DATA EXCERPTS below:

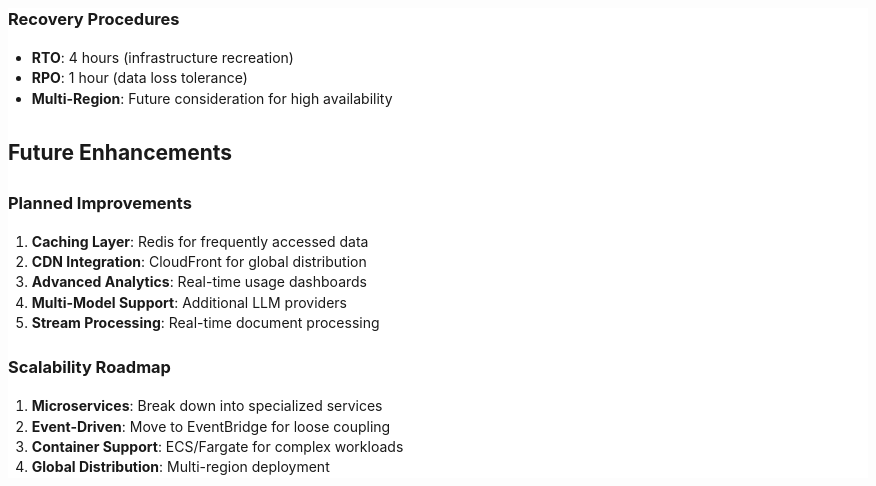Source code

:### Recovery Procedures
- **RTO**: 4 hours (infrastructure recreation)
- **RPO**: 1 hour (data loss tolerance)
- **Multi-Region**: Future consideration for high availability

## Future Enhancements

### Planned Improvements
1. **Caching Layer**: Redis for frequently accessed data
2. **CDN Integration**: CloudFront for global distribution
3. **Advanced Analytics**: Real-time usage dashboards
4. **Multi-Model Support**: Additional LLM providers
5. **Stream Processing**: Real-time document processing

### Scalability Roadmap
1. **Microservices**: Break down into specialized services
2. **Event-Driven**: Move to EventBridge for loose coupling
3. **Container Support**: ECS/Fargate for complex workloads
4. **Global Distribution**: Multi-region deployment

End of DATA EXCERPTS.
DATA EXCERPTS below:

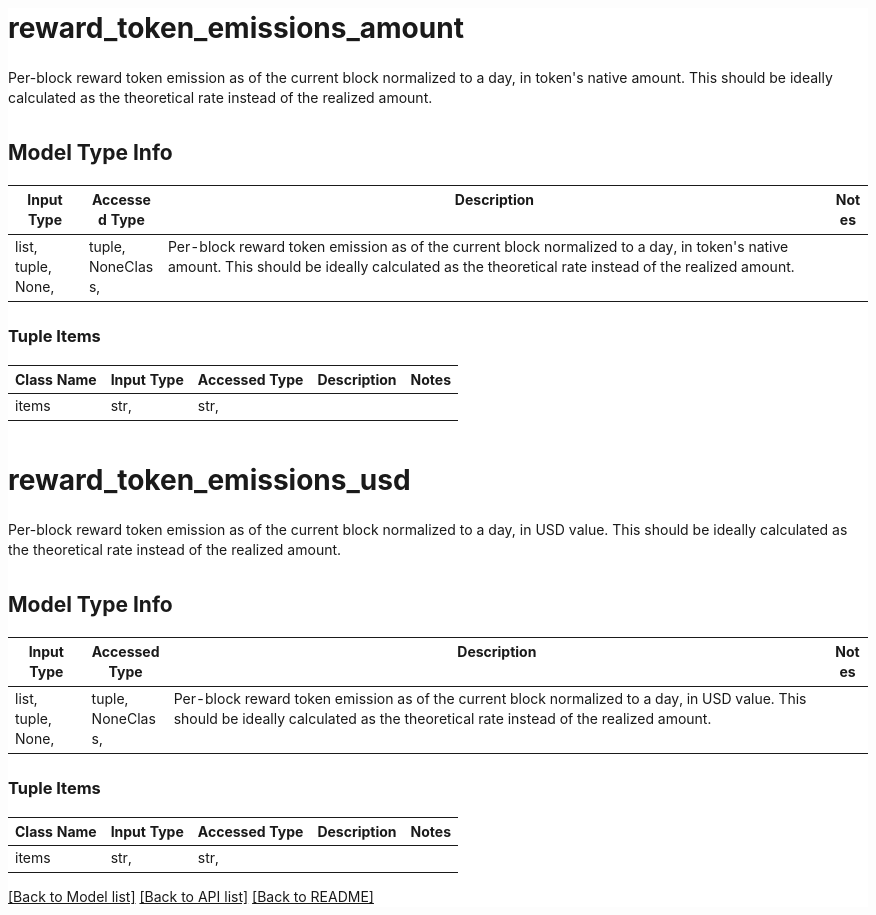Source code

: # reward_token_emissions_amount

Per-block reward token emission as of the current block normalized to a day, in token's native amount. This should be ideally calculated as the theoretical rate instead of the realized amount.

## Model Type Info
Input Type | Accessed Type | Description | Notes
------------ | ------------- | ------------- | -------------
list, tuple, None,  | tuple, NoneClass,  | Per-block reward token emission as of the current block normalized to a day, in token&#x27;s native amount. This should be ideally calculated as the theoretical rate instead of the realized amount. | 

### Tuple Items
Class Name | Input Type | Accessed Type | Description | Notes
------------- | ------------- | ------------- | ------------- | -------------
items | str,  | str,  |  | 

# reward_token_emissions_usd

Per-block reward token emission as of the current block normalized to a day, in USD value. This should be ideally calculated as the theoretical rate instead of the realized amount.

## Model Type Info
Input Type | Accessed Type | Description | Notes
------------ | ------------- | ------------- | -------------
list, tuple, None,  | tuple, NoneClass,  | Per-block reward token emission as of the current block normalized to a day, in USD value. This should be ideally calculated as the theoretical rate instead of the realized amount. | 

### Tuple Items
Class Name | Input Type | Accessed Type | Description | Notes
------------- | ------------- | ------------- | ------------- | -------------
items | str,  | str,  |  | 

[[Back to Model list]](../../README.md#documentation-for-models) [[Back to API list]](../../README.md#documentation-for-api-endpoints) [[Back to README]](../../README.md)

End of DATA EXCERPTS.

■ **ABOUT THIS TASK**:
Where in the entries does the word "None" occur? Copy out each line that has it.

■ **TASK ANSWER**:
list, tuple, None,  | tuple, NoneClass,  | Per-block reward token emission as of the current block normalized to a day, in token&#x27;s native amount. This should be ideally calculated as the theoretical rate instead of the realized amount. | 
list, tuple, None,  | tuple, NoneClass,  | Per-block reward token emission as of the current block normalized to a day, in USD value. This should be ideally calculated as the theoretical rate instead of the realized amount. | 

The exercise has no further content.